Concernant les effets indésirables, le nombre de personnes en ayant eu au moins un sur 12 mois était semblable dans les deux groupes (52 % dans le groupe intervention, 54 % dans le contrôle). Ceux liés à la lombalgie étaient plus nombreux dans le groupe contrôle (112 EI touchant 24 % des personnes versus 61 en touchant 14 %), tandis que ceux liés aux membres inférieurs l’étaient davantage dans le groupe intervention (100 EI touchant 21 % des participants versus 54 en touchant 12 %).

Les auteurs en concluent qu’un programme de marche avec des objectifs personnalisés et progressifs est une intervention simple, accessible et sûre permettant de réduire les récidives de lombalgie aiguë chez des personnes ne pratiquant pas d’autre activité physique. Les effets de cette intervention étaient semblables à ceux d’autres AP plus complexes et nécessitant une surveillance plus étroite (donc ayant aussi un coût plus important), testées dans de précédentes études. Toutefois, ces résultats ne sont pas généralisables à une population physiquement active.

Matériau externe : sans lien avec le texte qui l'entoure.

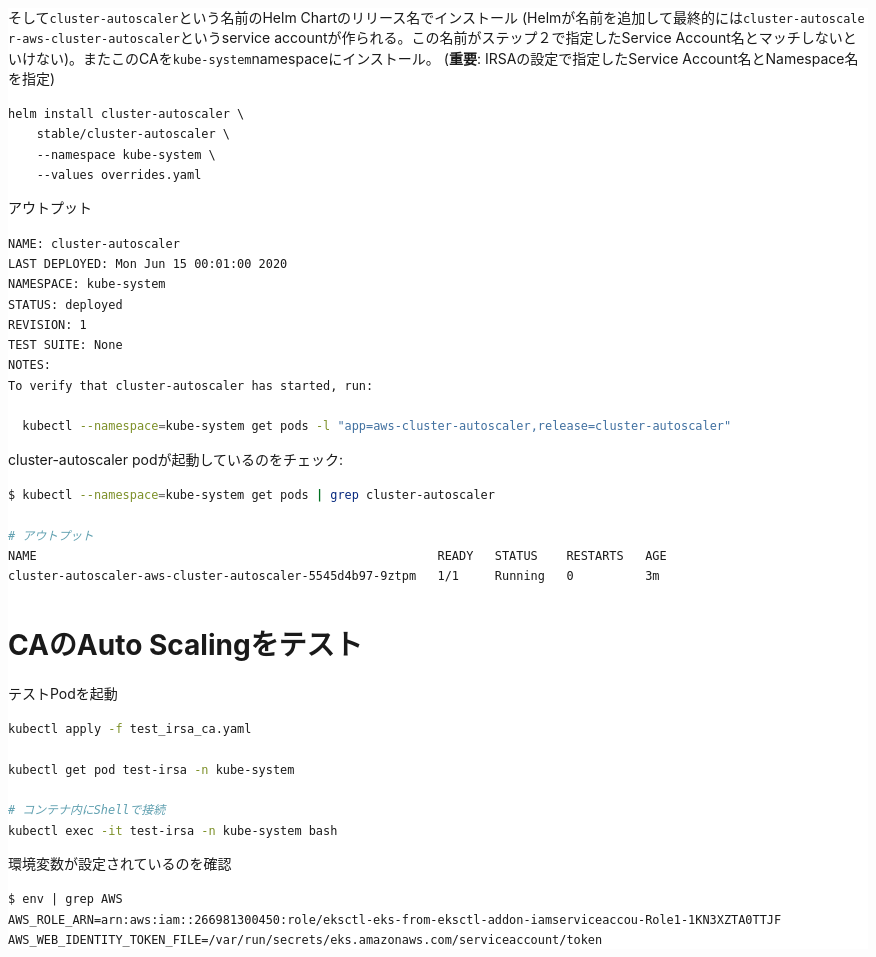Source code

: そして`cluster-autoscaler`という名前のHelm Chartのリリース名でインストール (Helmが名前を追加して最終的には`cluster-autoscaler-aws-cluster-autoscaler`というservice accountが作られる。この名前がステップ２で指定したService Account名とマッチしないといけない)。またこのCAを`kube-system`namespaceにインストール。 (__重要__: IRSAの設定で指定したService Account名とNamespace名を指定)
```
helm install cluster-autoscaler \
    stable/cluster-autoscaler \
    --namespace kube-system \
    --values overrides.yaml
```

アウトプット
```sh
NAME: cluster-autoscaler
LAST DEPLOYED: Mon Jun 15 00:01:00 2020
NAMESPACE: kube-system
STATUS: deployed
REVISION: 1
TEST SUITE: None
NOTES:
To verify that cluster-autoscaler has started, run:

  kubectl --namespace=kube-system get pods -l "app=aws-cluster-autoscaler,release=cluster-autoscaler"
```

cluster-autoscaler podが起動しているのをチェック:
```bash
$ kubectl --namespace=kube-system get pods | grep cluster-autoscaler

# アウトプット
NAME                                                        READY   STATUS    RESTARTS   AGE
cluster-autoscaler-aws-cluster-autoscaler-5545d4b97-9ztpm   1/1     Running   0          3m
```


# CAのAuto Scalingをテスト

テストPodを起動
```sh
kubectl apply -f test_irsa_ca.yaml

kubectl get pod test-irsa -n kube-system

# コンテナ内にShellで接続
kubectl exec -it test-irsa -n kube-system bash
```

環境変数が設定されているのを確認
```
$ env | grep AWS
AWS_ROLE_ARN=arn:aws:iam::266981300450:role/eksctl-eks-from-eksctl-addon-iamserviceaccou-Role1-1KN3XZTA0TTJF
AWS_WEB_IDENTITY_TOKEN_FILE=/var/run/secrets/eks.amazonaws.com/serviceaccount/token
```
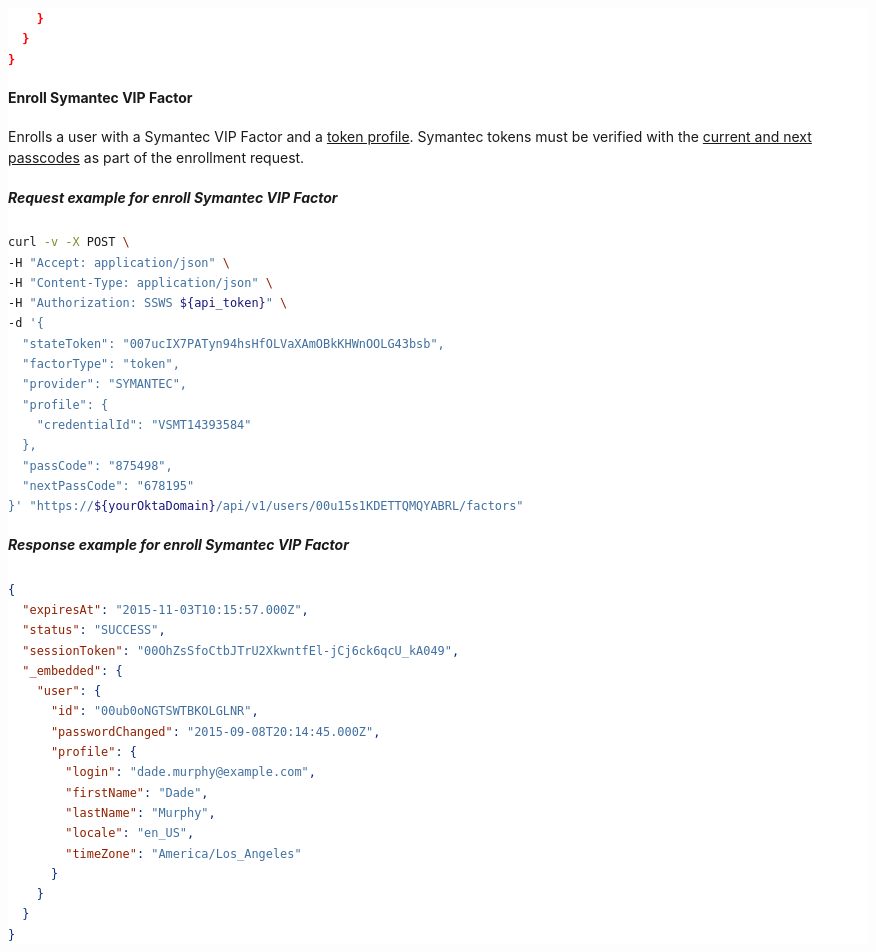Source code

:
 ```json
    }
  }
}
```

#### Enroll Symantec VIP Factor

Enrolls a user with a Symantec VIP Factor and a [token profile](/docs/reference/api/factors/#token-profile). Symantec tokens must be verified with the [current and next passcodes](/docs/reference/api/factors/#factor-verification-object) as part of the enrollment request.

##### Request example for enroll Symantec VIP Factor


```bash
curl -v -X POST \
-H "Accept: application/json" \
-H "Content-Type: application/json" \
-H "Authorization: SSWS ${api_token}" \
-d '{
  "stateToken": "007ucIX7PATyn94hsHfOLVaXAmOBkKHWnOOLG43bsb",
  "factorType": "token",
  "provider": "SYMANTEC",
  "profile": {
    "credentialId": "VSMT14393584"
  },
  "passCode": "875498",
  "nextPassCode": "678195"
}' "https://${yourOktaDomain}/api/v1/users/00u15s1KDETTQMQYABRL/factors"
```

##### Response example for enroll Symantec VIP Factor


```json
{
  "expiresAt": "2015-11-03T10:15:57.000Z",
  "status": "SUCCESS",
  "sessionToken": "00OhZsSfoCtbJTrU2XkwntfEl-jCj6ck6qcU_kA049",
  "_embedded": {
    "user": {
      "id": "00ub0oNGTSWTBKOLGLNR",
      "passwordChanged": "2015-09-08T20:14:45.000Z",
      "profile": {
        "login": "dade.murphy@example.com",
        "firstName": "Dade",
        "lastName": "Murphy",
        "locale": "en_US",
        "timeZone": "America/Los_Angeles"
      }
    }
  }
}
```
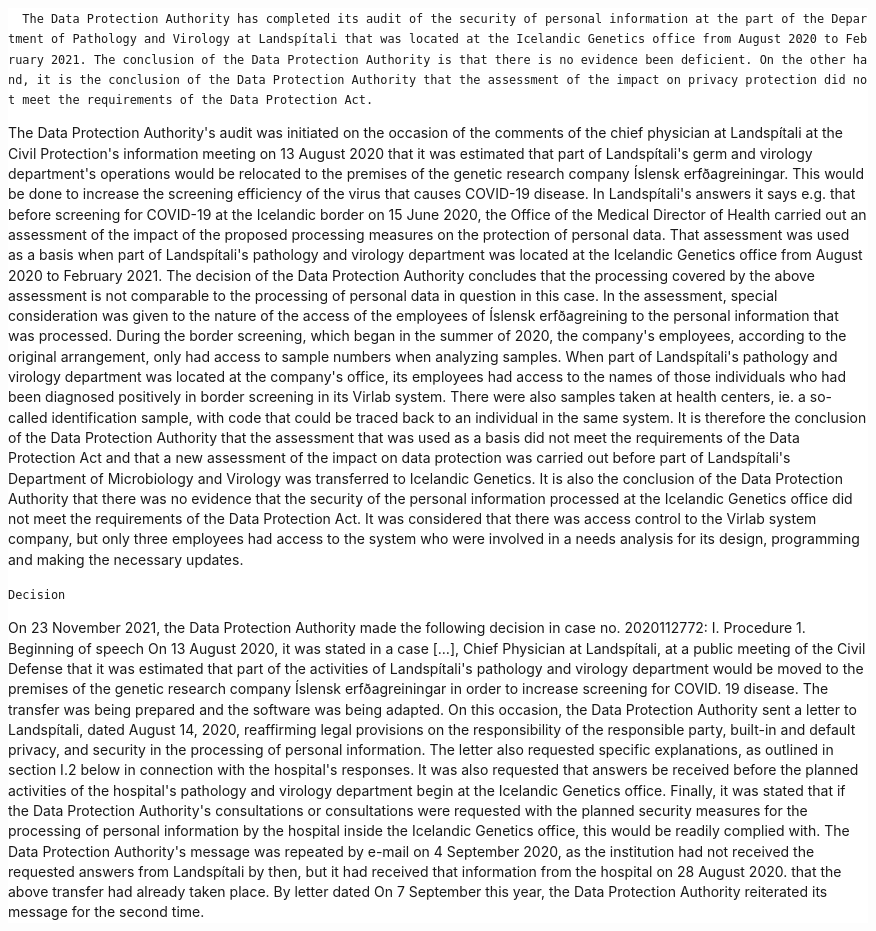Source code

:   

  
      The Data Protection Authority has completed its audit of the security of personal information at the part of the Department of Pathology and Virology at Landspítali that was located at the Icelandic Genetics office from August 2020 to February 2021. The conclusion of the Data Protection Authority is that there is no evidence been deficient. On the other hand, it is the conclusion of the Data Protection Authority that the assessment of the impact on privacy protection did not meet the requirements of the Data Protection Act.
The Data Protection Authority's audit was initiated on the occasion of the comments of the chief physician at Landspítali at the Civil Protection's information meeting on 13 August 2020 that it was estimated that part of Landspítali's germ and virology department's operations would be relocated to the premises of the genetic research company Íslensk erfðagreiningar. This would be done to increase the screening efficiency of the virus that causes COVID-19 disease.
In Landspítali's answers it says e.g. that before screening for COVID-19 at the Icelandic border on 15 June 2020, the Office of the Medical Director of Health carried out an assessment of the impact of the proposed processing measures on the protection of personal data. That assessment was used as a basis when part of Landspítali's pathology and virology department was located at the Icelandic Genetics office from August 2020 to February 2021.
The decision of the Data Protection Authority concludes that the processing covered by the above assessment is not comparable to the processing of personal data in question in this case. In the assessment, special consideration was given to the nature of the access of the employees of Íslensk erfðagreining to the personal information that was processed. During the border screening, which began in the summer of 2020, the company's employees, according to the original arrangement, only had access to sample numbers when analyzing samples. When part of Landspítali's pathology and virology department was located at the company's office, its employees had access to the names of those individuals who had been diagnosed positively in border screening in its Virlab system. There were also samples taken at health centers, ie. a so-called identification sample, with code that could be traced back to an individual in the same system. It is therefore the conclusion of the Data Protection Authority that the assessment that was used as a basis did not meet the requirements of the Data Protection Act and that a new assessment of the impact on data protection was carried out before part of Landspítali's Department of Microbiology and Virology was transferred to Icelandic Genetics.
It is also the conclusion of the Data Protection Authority that there was no evidence that the security of the personal information processed at the Icelandic Genetics office did not meet the requirements of the Data Protection Act. It was considered that there was access control to the Virlab system company, but only three employees had access to the system who were involved in a needs analysis for its design, programming and making the necessary updates.

    

    
    Decision
On 23 November 2021, the Data Protection Authority made the following decision in case no. 2020112772:
I.
Procedure
1.
Beginning of speech
On 13 August 2020, it was stated in a case \[…\], Chief Physician at Landspítali, at a public meeting of the Civil Defense that it was estimated that part of the activities of Landspítali's pathology and virology department would be moved to the premises of the genetic research company Íslensk erfðagreiningar in order to increase screening for COVID. 19 disease. The transfer was being prepared and the software was being adapted.
On this occasion, the Data Protection Authority sent a letter to Landspítali, dated August 14, 2020, reaffirming legal provisions on the responsibility of the responsible party, built-in and default privacy, and security in the processing of personal information. The letter also requested specific explanations, as outlined in section I.2 below in connection with the hospital's responses. It was also requested that answers be received before the planned activities of the hospital's pathology and virology department begin at the Icelandic Genetics office. Finally, it was stated that if the Data Protection Authority's consultations or consultations were requested with the planned security measures for the processing of personal information by the hospital inside the Icelandic Genetics office, this would be readily complied with.
The Data Protection Authority's message was repeated by e-mail on 4 September 2020, as the institution had not received the requested answers from Landspítali by then, but it had received that information from the hospital on 28 August 2020. that the above transfer had already taken place. By letter dated On 7 September this year, the Data Protection Authority reiterated its message for the second time.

Dans un commentaire accompagnant l’étude, deux kinésithérapeutes soulignent toutefois une potentielle limite à la mise en place d’une telle intervention. Puisque cette dernière comprenait des séances d’éducation thérapeutique chez le kiné, il est difficile de faire la part entre l’efficacité de la marche toute seule et de l’accompagnement ; ilssuggèrent ainsi d’explorer dans de futures études d’autres types de « coaching » comme les applications numériques.